2. Integration into Differentiable Pipeline: The end-to-end differentiable pipeline employed integrates camera pose estimation with 3DGS rendering, providing synchronized optimization of camera poses and 3D Gaussian splatting scene parameters. This simultaneous optimization enhances the robustness of camera tracking and the reliability of reconstructed scenes.
3. Scale Mapper Design: The methodology introduces an adaptive scale mapper within the pointmap regression network architectures, facilitating accurate scaling and mapping of pointmaps to the resultant 3DGS map representation. This feature is essential for mitigating scale estimation inaccuracies, which could otherwise propagate errors throughout the SLAM process.

Experimental Evaluation and Results

The method's efficacy is showcased through experiments on the Waymo dataset, noted for its relevance in autonomous vehicle research. OpenGS-SLAM excels by reducing tracking error to 9.8% of what prior 3DGS-based methods reported, while also achieving state-of-the-art performance in terms of novel view synthesis compared to existing benchmarks.

Implications and Future Directions

The research implies a significant leap forward in the applicability of SLAM systems, particularly within the domain of autonomous navigation and outdoor robotics, where reliance on depth-sensing hardware poses practical limitations. The utilization of pure RGB data alleviates such constraints. From a theoretical standpoint, the proposed integration of pointmap regression with Gaussian splatting opens up new avenues for real-time, high-fidelity rendering in complex environments.
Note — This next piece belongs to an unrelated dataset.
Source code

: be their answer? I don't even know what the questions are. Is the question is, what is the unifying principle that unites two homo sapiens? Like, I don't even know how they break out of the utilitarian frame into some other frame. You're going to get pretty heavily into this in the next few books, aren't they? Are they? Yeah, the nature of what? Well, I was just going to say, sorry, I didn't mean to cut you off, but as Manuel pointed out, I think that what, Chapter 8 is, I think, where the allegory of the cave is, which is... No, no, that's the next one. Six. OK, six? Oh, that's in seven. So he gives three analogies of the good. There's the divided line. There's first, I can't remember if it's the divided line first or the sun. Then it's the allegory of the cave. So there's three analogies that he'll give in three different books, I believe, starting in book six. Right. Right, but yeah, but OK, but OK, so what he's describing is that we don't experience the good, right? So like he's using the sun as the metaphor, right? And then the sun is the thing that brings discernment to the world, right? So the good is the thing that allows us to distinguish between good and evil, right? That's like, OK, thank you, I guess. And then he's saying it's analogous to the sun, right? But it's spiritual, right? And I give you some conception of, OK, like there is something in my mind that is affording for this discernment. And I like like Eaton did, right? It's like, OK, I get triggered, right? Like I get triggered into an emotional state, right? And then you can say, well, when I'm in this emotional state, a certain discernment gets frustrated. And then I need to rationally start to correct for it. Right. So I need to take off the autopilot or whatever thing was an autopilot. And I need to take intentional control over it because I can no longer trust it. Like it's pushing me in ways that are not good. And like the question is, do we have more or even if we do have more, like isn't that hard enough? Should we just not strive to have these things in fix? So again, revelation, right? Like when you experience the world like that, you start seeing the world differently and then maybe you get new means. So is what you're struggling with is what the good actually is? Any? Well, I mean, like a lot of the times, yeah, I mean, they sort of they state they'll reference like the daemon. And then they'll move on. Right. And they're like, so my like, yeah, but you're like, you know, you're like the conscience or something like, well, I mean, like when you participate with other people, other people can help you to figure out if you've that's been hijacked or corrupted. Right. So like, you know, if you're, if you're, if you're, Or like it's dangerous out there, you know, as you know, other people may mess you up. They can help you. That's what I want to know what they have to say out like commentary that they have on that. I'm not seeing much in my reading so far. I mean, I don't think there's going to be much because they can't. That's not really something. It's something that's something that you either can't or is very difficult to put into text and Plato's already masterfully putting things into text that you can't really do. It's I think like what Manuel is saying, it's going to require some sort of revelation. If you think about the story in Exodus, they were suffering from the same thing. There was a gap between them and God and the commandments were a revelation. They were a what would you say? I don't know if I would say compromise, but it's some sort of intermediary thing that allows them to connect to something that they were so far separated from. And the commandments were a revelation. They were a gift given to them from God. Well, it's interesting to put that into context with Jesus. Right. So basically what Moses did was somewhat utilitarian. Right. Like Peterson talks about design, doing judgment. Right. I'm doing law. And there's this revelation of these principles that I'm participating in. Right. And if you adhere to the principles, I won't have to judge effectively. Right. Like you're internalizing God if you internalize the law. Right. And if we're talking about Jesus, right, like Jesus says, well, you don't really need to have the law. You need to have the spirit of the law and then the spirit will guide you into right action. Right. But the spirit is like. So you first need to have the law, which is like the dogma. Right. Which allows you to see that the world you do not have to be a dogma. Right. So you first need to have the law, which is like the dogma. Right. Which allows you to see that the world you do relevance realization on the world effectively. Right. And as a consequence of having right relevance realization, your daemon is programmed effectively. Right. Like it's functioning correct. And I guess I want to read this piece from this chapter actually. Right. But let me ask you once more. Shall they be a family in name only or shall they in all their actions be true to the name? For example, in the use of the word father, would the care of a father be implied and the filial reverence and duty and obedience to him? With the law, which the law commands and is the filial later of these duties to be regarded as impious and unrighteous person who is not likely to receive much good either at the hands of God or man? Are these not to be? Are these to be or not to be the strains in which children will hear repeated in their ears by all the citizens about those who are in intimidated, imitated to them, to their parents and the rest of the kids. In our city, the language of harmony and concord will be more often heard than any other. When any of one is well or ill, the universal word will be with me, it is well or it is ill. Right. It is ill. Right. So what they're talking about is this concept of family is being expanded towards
Subsequent research could explore the scalability of this approach, focusing on enhanced computational efficiency or robustness against dynamic environmental changes. Additionally, potential exists for extending the compatibility of this SLAM system with existing hardware implementations in industry sectors reliant on dependable navigation solutions without additional sensor overhead.

In conclusion, the paper presents a significant advancement in SLAM systems for outdoor environments, providing a constructive approach that elegantly circumvents the limitations posed by prior methodologies. The strategies laid out for accurate pose estimation and scene mapping using only RGB inputs could have wide-ranging impacts across various fields requiring spatial awareness and mapping capabilities.